As long as these actors regularly achieve their objective (stealing sensitive data), they are not motivated to update or rethink their techniques, tactics, or procedures (TTPs). These threat actors’ tactics follow the same principles of evolution – successful techniques propagate, and unsuccessful ones are abandoned. Attackers do not change their approach unless an external force or environmental shift compels them to. As the old saying goes: If it ain’t broke, don’t fix it.
So when a larger, successful threat actor changes up tactics, the move always piques our attention. Naturally, our first priority is ensuring that we detect the new or altered TTPs. But we also attempt to figure out why the adversary changed — what broke? — so that we can predict if and when they will change again in the future.
We observed an example of this phenomenon around May. About four months after The New York Times publicized an attack on its network, the attackers behind the intrusion[2] deployed updated versions of their Backdoor.APT.Aumlib and Backdoor.APT.Ixeshe malware families.
The previous versions of Aumlib had not changed since at least May 2011, and Ixeshe had not evolved since at least December 2011.
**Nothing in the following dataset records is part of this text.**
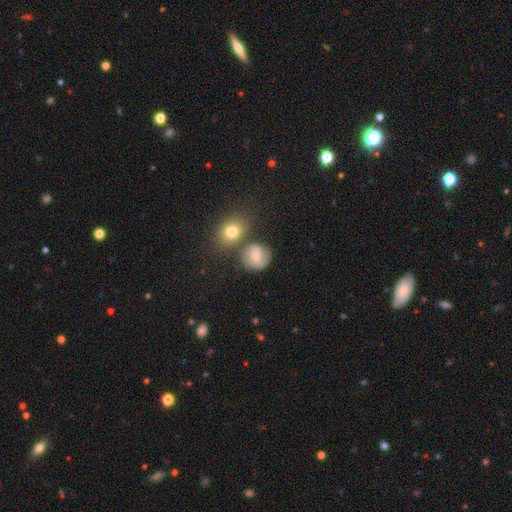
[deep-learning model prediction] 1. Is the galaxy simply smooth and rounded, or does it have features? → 66% smooth, 23% featured or disk, 11% star or artifact.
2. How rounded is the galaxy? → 82% round, 17% in between, 1% cigar-shaped.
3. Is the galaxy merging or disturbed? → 61% none, 17% merger, 16% minor disturbance, 6% major disturbance.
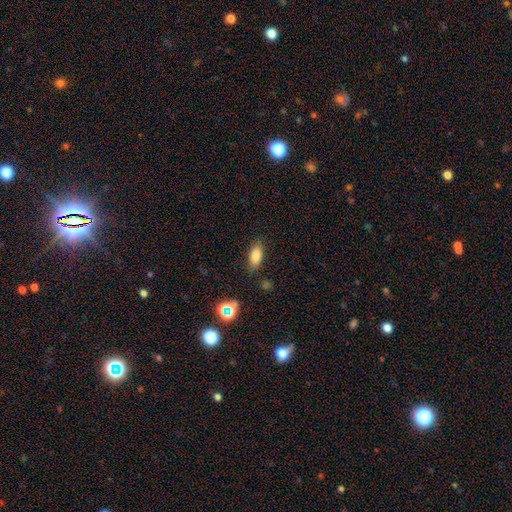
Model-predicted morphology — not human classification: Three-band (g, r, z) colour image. It shows a smooth galaxy with no disk features (82%) that is in between round and cigar-shaped (84%). Merging: none (81%).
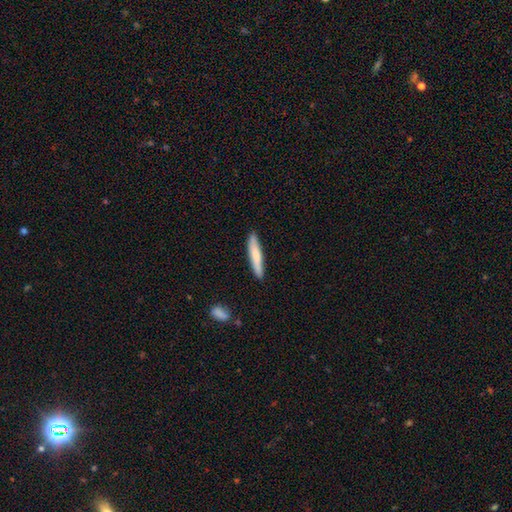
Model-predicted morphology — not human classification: Smooth or featured? smooth (73%)
How rounded? cigar-shaped (92%)
Merging? none (89%)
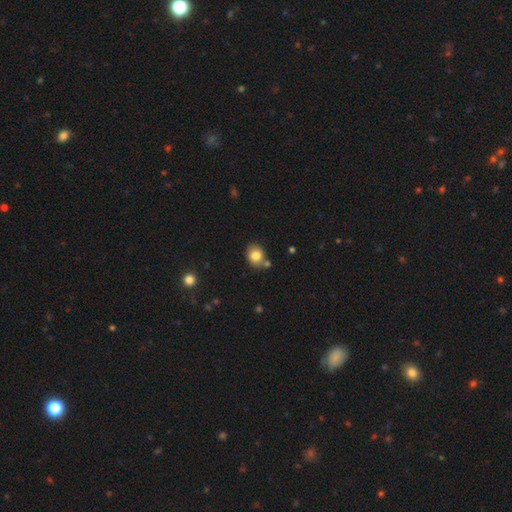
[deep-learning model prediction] This is clearly a smooth galaxy (81%). How rounded: possibly round (60%). Merging: likely none (72%).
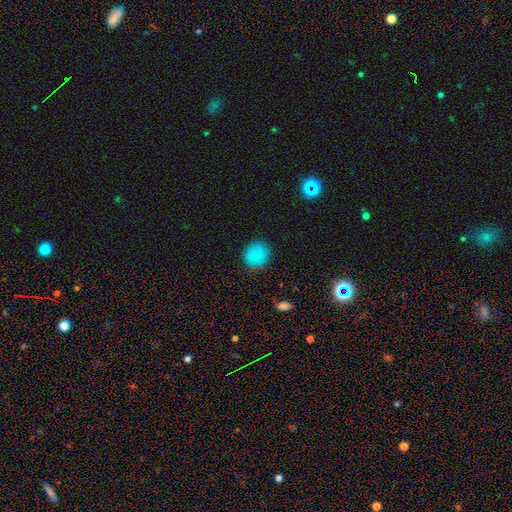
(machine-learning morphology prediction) This appears to be a smooth galaxy with no disk features (77%) that is round (87%). Merging: none (87%).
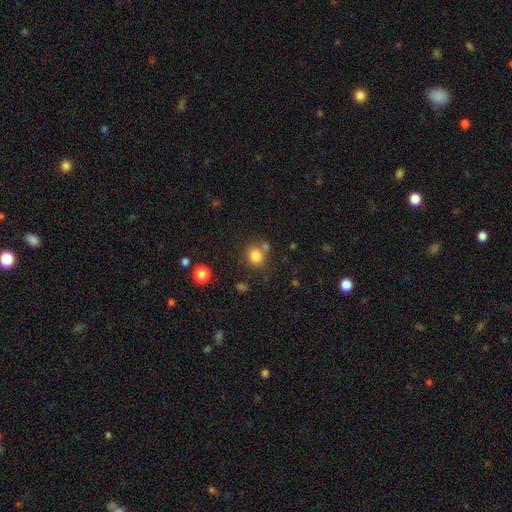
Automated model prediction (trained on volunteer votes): Overall: smooth (82%). How rounded: round (72%). Merging: none (68%).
We cannot say for sure whether the attackers were responding to the scrutiny they received in the wake of the episode. But we do know the change was sudden. Akin to turning a battleship, retooling TTPs of large threat actors is formidable. Such a move requires recoding malware, updating infrastructure, and possibly retraining workers on new processes.
The following sections detail the changes to Backdoor.APT.Aumlib and Backdoor.APT.Ixeshe.
Backdoor.APT.Aumlib
Aumlib has been used in targeted attacks for years. Older variants of this malware family generated the following POST request:
POST /bbs/info.asp HTTP/1.1
Data sent via this POST request transmitted in clear text in the following structure:
<VICTIM BIOS NAME>|<CAMPAIGN ID>|<VICTIM EXTERNAL IP>|<VICTIM OS>|
A recently observed malware sample (hash value 832f5e01be536da71d5b3f7e41938cfb) appears to be a modified variant of Aumlib.
The sample, which was deployed against an organization involved in shaping economic policy, was downloaded from the following URL:
status[.]acmetoy[.]com/DD/myScript.js or status[.]acmetoy[.]com/DD/css.css
The sample generated the following traffic:
This output reveals the following changes when compared with earlier variants:
- The POST URI is changed to /bbs/search.asp (as mentioned, earlier Aumlib variants used a POST URI of /bbs/info.asp.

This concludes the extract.